- [ЗАДАНИЯ]:
[a] Кто, согласно тексту о французском походе в Ломбардию, заменил умершего Просперо Колонну на его посту?
[b] Продолжите текст о французском походе в Ломбардию с того места, где он заканчивается.

Теперь Франциск переключился на Ломбардию. В октябре 1523 года 18-тысячная французская армия под командованием Гийома Гуфье де Бониве двинулась через Пьемонт к Новаре, где соединилась с войском швейцарских наёмников примерно такого же размера. Просперо Колонна, у которого было всего 9 тысяч человек, отступил в Милан. Однако Гуфье де Бониве переоценил размер имперской армии, и вместо атаки города расположился на зимние квартиры. К 28 декабря, когда умершего Колонну заменил на его посту Шарль де Ланнуа, имперцы сумели собрать ещё 15 тысяч ландскнехтов и большое войско под командованием де Бурбона, а многие швейцарцы покинули французскую армию, и Гуфье де Бониве начал отступление. Поражение французов в сражении на реке Сезия, где погиб командовавший арьергардом Баярд, продемонстрировало превосходство групп аркебузеров над более традиционными войсками; французская армия отступила через Альпы в беспорядке.

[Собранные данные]
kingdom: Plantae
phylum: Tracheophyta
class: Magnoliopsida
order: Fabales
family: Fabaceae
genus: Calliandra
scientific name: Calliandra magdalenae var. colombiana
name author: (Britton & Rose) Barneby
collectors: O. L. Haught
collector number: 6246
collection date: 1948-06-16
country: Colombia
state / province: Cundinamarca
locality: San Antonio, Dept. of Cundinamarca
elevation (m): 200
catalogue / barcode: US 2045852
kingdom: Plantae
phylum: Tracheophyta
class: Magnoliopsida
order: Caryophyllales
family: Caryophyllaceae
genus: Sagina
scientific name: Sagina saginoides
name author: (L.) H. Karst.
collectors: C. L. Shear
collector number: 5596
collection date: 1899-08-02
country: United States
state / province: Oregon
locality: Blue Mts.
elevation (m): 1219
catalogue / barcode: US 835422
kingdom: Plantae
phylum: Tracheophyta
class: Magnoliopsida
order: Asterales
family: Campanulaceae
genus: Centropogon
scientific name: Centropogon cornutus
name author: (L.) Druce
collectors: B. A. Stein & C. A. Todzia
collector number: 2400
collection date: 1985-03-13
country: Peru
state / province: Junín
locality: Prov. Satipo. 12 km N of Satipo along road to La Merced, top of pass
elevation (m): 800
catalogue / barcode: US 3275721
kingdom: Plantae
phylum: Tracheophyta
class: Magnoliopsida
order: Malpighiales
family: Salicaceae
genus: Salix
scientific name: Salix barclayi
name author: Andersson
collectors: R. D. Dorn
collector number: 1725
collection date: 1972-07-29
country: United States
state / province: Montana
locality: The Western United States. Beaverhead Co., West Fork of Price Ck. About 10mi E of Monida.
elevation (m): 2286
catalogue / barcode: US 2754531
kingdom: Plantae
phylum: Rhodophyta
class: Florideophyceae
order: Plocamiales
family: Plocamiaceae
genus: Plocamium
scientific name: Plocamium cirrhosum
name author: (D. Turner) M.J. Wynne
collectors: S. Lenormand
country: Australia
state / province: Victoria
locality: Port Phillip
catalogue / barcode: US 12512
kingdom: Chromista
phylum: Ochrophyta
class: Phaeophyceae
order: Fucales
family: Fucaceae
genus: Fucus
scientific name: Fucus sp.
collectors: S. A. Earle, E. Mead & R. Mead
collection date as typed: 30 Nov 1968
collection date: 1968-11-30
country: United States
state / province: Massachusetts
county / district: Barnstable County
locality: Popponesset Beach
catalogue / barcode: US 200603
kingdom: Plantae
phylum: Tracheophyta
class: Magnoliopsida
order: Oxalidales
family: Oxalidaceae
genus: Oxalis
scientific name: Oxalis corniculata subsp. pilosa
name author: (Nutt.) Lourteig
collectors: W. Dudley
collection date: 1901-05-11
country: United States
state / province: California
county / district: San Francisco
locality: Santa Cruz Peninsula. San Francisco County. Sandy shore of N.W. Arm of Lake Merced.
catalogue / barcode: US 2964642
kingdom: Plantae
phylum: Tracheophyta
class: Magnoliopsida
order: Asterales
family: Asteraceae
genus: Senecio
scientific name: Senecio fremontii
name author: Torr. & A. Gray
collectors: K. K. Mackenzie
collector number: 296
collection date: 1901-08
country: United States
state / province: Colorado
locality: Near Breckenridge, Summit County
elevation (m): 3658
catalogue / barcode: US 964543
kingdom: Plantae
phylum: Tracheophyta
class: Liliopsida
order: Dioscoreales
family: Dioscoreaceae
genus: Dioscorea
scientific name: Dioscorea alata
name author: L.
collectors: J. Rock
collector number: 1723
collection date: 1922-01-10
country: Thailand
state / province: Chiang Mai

- [ОТВЕТЫ К ЗАДАНИЯМ]:
[a] Шарль де Ланнуа.

[b]
Фернандо д’Авалос и Карл III де Бурбон, имея под командованием около 11 тысяч человек, пересекли Альпы и в начале июля вторглись в Прованс. Пройдя без сопротивления через большинство мелких населённых пунктов, Бурбон 9 августа вошёл в столицу провинции — город Экс-ан-Прованс — и провозгласил себя «графом Провансским», признав ленную зависимость от Генриха VIII в обмен на поддержку последним борьбы против Франциска. В середине августа де Бурбон и д’Авалос осадили Марсель — последнюю крепость Прованса, остававшуюся во французских руках. Однако атака на город провалилась, и когда в конце сентября в Авиньон прибыла французская армия, которую вёл лично Франциск I — им пришлось отступить в Италию.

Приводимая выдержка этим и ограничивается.